An art exhibition at SAP headquarters shows new fields of experimentation in photography and revolves around the innovation maxim “fail early and often.”
Blinking signals and a humming sound. Many cabinets, wires, doors, and lights. It is loud and warm. In the middle of this scene: a pinhole camera. This is how Paul Pape, the artist and photographer, describes his visit to the SAP data center in Walldorf, Germany, where he took one-of-a-kind photographs with his homemade pinhole camera.
These photographs can be seen at SAP’s new art exhibition “Fail Early and Often – Martin Liebscher & Students,” which features works from 15 students enrolled in Professor Liebscher’s photography seminar at the University of Art and Design in Offenbach, Germany. The opening event took place May 24 at the International Training Center in Walldorf.
The exhibition shows that through the medium of photography, reality can be presented in a variety of ways. While in the early days of photography, artists aimed to create an exact depiction of reality, it’s become apparent that viewers are easily deceived.
“We all know that moment when we realize that we were deceived, that we were mistaken, or that we have failed,” said Alexandra Cozgarea, the exhibition curator, in her opening speech. “These experiences of failure are often the driving force for new ways of thinking and acting. True to the motto ‘fail early and often,’ they make us stronger, more resilient, and lead us toward success and innovation.”
Needle in the Haystack
In Pape’s view, the parallels between his art and a software company like SAP are obvious – and not just because his photographs were taken at SAP. For him, the similarity lies in the constant search for the best possible result. At the beginning, there was only an idea: building his own pinhole camera. The first prototypes did not work. “Software development is similar, I think. If there is a mistake, maybe you don’t even know where it is,” says Pape. “It is like looking for the needle in the haystack.
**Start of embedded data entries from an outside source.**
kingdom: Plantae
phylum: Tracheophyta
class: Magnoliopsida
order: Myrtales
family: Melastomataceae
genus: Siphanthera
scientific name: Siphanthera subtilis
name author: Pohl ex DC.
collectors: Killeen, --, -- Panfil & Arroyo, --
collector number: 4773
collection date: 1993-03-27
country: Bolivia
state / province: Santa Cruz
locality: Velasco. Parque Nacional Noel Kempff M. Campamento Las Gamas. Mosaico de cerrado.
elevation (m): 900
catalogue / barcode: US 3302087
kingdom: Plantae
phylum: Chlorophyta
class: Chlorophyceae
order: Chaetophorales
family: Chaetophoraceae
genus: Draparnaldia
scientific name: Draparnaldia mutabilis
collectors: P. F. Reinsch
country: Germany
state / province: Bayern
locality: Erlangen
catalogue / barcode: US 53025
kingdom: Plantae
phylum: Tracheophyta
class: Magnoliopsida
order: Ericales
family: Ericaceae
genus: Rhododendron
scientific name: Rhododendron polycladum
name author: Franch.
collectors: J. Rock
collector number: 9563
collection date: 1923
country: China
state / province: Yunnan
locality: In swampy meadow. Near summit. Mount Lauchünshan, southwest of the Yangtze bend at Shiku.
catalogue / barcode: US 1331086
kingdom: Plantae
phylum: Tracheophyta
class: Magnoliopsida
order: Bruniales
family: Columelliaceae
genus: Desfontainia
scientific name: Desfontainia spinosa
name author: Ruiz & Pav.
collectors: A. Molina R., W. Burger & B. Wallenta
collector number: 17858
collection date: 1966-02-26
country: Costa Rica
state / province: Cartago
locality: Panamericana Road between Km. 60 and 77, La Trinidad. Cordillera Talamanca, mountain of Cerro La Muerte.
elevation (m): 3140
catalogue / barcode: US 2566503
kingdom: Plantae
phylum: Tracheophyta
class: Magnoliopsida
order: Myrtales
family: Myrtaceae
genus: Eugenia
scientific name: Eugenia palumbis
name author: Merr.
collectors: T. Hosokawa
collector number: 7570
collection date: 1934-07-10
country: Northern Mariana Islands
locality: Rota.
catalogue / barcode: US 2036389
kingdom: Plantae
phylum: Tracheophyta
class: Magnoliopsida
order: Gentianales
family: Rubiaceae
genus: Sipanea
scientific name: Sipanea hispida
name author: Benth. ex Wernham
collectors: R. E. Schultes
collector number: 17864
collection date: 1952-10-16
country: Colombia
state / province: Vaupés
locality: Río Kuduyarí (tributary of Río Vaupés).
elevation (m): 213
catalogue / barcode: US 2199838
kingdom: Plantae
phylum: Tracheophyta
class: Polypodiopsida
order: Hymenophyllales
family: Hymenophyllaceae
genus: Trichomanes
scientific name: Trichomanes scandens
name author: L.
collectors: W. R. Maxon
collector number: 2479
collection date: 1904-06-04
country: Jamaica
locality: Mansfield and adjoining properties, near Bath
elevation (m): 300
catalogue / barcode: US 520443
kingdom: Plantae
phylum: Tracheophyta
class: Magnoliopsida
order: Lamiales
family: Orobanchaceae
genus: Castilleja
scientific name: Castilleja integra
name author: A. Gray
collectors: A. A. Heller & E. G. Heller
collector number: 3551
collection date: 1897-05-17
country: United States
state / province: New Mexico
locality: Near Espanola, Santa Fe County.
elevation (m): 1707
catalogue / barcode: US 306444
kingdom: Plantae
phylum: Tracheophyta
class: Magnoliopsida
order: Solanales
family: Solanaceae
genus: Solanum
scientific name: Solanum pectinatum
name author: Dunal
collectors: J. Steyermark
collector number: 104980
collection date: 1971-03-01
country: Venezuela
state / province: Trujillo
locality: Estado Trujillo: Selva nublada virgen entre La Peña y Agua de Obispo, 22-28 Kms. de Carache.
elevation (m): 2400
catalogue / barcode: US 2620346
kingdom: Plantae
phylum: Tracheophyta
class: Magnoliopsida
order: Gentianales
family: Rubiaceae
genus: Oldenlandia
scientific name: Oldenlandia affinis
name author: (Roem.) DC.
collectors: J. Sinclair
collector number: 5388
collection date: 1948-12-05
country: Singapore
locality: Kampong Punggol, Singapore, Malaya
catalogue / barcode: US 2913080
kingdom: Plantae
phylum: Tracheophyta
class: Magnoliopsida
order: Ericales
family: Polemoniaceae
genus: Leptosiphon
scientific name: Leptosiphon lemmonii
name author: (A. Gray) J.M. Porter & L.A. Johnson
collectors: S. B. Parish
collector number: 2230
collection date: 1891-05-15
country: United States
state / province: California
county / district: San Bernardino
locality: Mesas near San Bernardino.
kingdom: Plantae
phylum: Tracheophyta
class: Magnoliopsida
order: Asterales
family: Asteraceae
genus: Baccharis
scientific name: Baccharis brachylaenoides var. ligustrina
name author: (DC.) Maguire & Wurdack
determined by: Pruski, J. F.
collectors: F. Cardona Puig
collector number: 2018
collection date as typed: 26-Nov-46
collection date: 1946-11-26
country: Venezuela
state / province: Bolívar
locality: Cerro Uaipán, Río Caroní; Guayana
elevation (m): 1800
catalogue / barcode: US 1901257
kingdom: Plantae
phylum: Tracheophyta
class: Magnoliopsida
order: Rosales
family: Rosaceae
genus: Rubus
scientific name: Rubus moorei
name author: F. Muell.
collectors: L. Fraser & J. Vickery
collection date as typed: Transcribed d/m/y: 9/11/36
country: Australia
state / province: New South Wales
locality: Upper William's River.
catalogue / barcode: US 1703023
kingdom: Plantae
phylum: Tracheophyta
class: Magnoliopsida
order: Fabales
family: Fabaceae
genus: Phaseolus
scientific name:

It’s incredibly complex, but also exciting.”
Small but Magic Mistakes
Failing early and often is not only a guiding principle in the SAP Design Thinking methodology, it is also an important and productive process in art. Small imperfections are actually desired, and even lend a certain charm to artwork. They make the work of art unique.
The works at the exhibition in Walldorf invite visitors to question perspectives and try new approaches. For example, if you take a closer look at Liebscher’s photograph, Steffi Graf Stadium, you can spot two “mistakes.” But the mistakes don’t end there. Twenty-two of these “many small but magic mistakes,” as author and artist Andreas Schlaegel calls them, can also be found in the catalog accompanying the exhibition created by students Janine Baechle, Patrick David Brockmann, and Svetlana Mijic.
Dare to Fail and Talk About It
At first glance, Asli Oezdemir’s photos might seem a bit chaotic, colorful, and perhaps even exhilarating. They show food and clothing paired with shoes, dishes, and household appliances. There is hair in the bathtub. Her autobiographical work everything is sent upwards deals with the traditional Turkish mourning ritual “taziye.” In the first week after a death of a loved one, the grieving family welcomes a large congregation of mourners to their home, which inevitably leads to an accumulation of various objects that Oezdemir stages in her photos.
During the creative process, she allowed herself to be guided by minor “mistakes” and spontaneous ideas. “Suddenly, something appears, such as the hair in the water, and something emerges that I cannot even explain,” Oezdemir says. She states that her work is highly influenced by coincidences. “Mistakes also tell their own stories.”
In his speech at the opening event, Guenter Pecht, global vice president of Future of Work at SAP, told the audience how important the process of failing early is, both for SAP and in everyday situations. “A child falls 2,000 times before he or she can walk,” he said. “Failure and making mistakes are part of our learning process.”
Then, the smallest visitor of the opening event, Pecht’s son Emil, suddenly walked on stage and created what was probably the most heartwarming moment of the evening. As if he wanted to confuse his father, Emil knocked on the speaker’s podium and stole the show for a moment. Unforeseen things and events like this, however, often lead to better results than expected. According to Pecht, the most important thing is to discuss them with others. One should dare to fail and to talk about it.
“Those who never fail run the risk of not risking enough and of not creating anything new,” Pecht concluded, and embraced his son.
Video by Norbert Steinhauser and Kesja Cichowski
The exhibition can be seen through September 13, 2019, at the International Training Center (building 5) in Walldorf, Germany. Opening hours are Monday through Friday from 10:00 a.m. to 6:30 p.m.
Exhibiting artists include Joschua Yesni Arnaut, Janine Bächle, Jana Bissdorf, Laura Brichta, Patrick David Brockmann, Annika Grabold, Dennis Haustein, Zoé Hopf, Lea Kulens, Martin Liebscher, Svetlana Mijic, Asli Özdemir, Paul Pape, Yama Rahimi, Robert Schittko, Tatiana Vdovenko.